MALIK: Yeah, him. And Tom Peaks—
MADDOW: Napalm or Dragon, as people are calling him.
MALIK: And Dillon Poe, yeah. The only thing the people in charge could do to stop Poe was send a tank brigade into the city, and, I’m sorry, but that wasn’t going to stop him, either. Look, I don’t want to be doing this; none of us wants to be doing this. But Dillon Poe had to die; there’s no question about that. He had to die. He was a mass murderer. He killed—
MADDOW: The official death toll is currently 3,102 people. And may rise as more bodies are found.
MALIK: Yeah, he had to be stopped, and the only way to do it was by killing him. But that doesn’t mean I wanted to be the one who . . . None of us likes doing this, Ms. Maddow. You know?
MADDOW: Shade Darby? Is that true for all of you? I ask because—and please correct me if any of this is wrong—but you actually chose this path. You actually obtained a piece of the rock and became a mutant deliberately.
SHADE: Yes. And I have to live with that. Not just what I did to myself, that’s on me, but I dragged Cruz into it, and Malik. You could say I chose this for myself, although . . . Did I know this was how it would turn out? No, of course not.
MADDOW: I don’t want to put words in your mouth, but I sense, and again, correct me, but I sense that you feel some guilt.
SHADE: Some guilt? (Laughs) I saw my father thrown to the ground and arrested for something I did. I convinced Cruz to help me, and now she’s in the middle of all this, living this life. And Malik . . . Do I feel guilty that someone I care about is haunted night and day by voices in his head? That he’s defined by pain? People are calling him M-Pain and Screamer and, you know, Malik is the smartest, kindest . . . Yeah. Yes, Rachel, I feel guilt.

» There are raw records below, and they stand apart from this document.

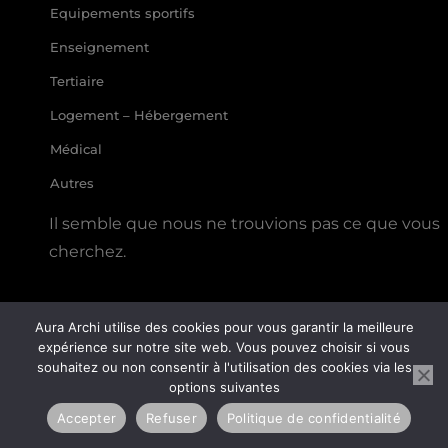
Equipements sportifs
Enseignement
Tertiaire
Logement – Hébergement
Médical
Autres
Il semble que nous ne trouvions pas ce que vous
cherchez.
Aura Archi utilise des cookies pour vous garantir la meilleure
expérience sur notre site web. Vous pouvez choisir si vous
souhaitez ou non consentir à l'utilisation des cookies via les
options suivantes
Accepter
Refuser
Politique de confidentialité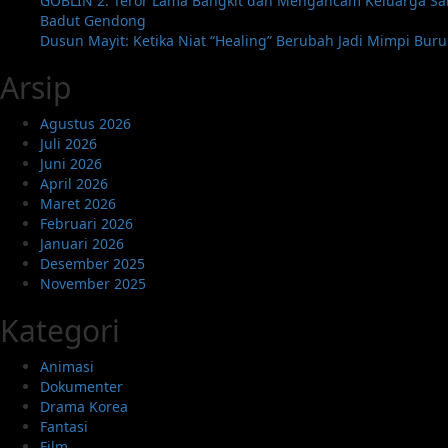
GOBLIN 2: Teror Lama Bangkit dan Mengancam Keluarga Sa
Mendebarkan
Badut Gendong
Dusun Mayit: Ketika Niat “Healing” Berubah Jadi Mimpi Bur
Arsip
Agustus 2026
Juli 2026
Juni 2026
April 2026
Maret 2026
Februari 2026
Januari 2026
Desember 2025
November 2025
Kategori
Animasi
Dokumenter
Drama Korea
Fantasi
Film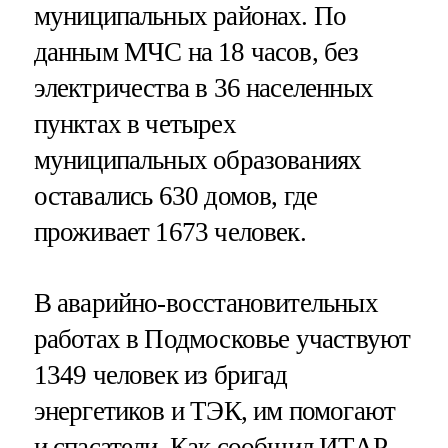
муниципальных районах. По
данным МЧС на 18 часов, без
электричества в 36 населенных
пунктах в четырех
муниципальных образованиях
оставались 630 домов, где
проживает 1673 человек.
В аварийно-восстановительных
работах в Подмосковье участвуют
1349 человек из бригад
энергетиков и ТЭК, им помогают
и спасатели. Как сообщил ИТАР-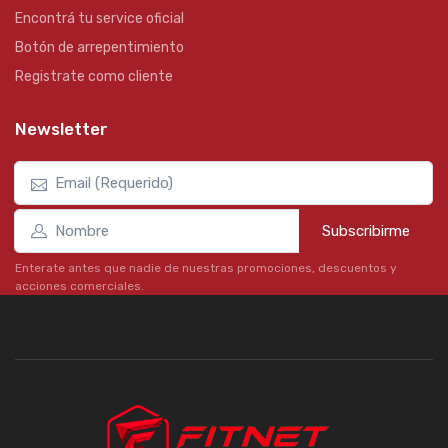
Encontrá tu service oficial
Botón de arrepentimiento
Registrate como cliente
Newsletter
Subscribirme
Enterate antes que nadie de nuestras promociones, descuentos y
acciones comerciales.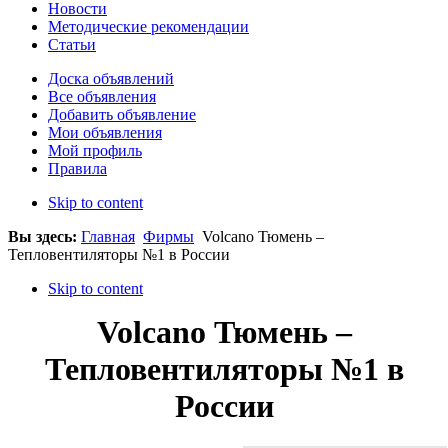
Новости
Методические рекомендации
Статьи
Доска объявлений
Все объявления
Добавить объявление
Мои объявления
Мой профиль
Правила
Skip to content
Вы здесь:
Главная
Фирмы
Volcano Тюмень –
Тепловентиляторы №1 в России
Skip to content
Volcano Тюмень –
Тепловентиляторы №1 в
России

MADDOW: Is Aristotle Adamo there with you?
ARMO: Call me Armo.
MADDOW: I want to run a piece of tape we have obtained. I’ll warn the audience that it is shaky and poor quality and . . . well, I was going to say it may disturb some viewers, but given what everyone has seen in recent days and weeks . . . Let’s roll the tape. That is you, in morph, attacking an Apache helicopter, a military helicopter, as it hovers over the ground.
ARMO: Huh. Cool, I actually haven’t seen that before.
MADDOW: You were a prisoner at the Ranch where—
ARMO: Can you run that tape again? That was way cool.
MADDOW: Actually, if you could answer my question and—
ARMO: Nah, first run the tape.
MADDOW: (Pause.) All right, ummmmm, control room?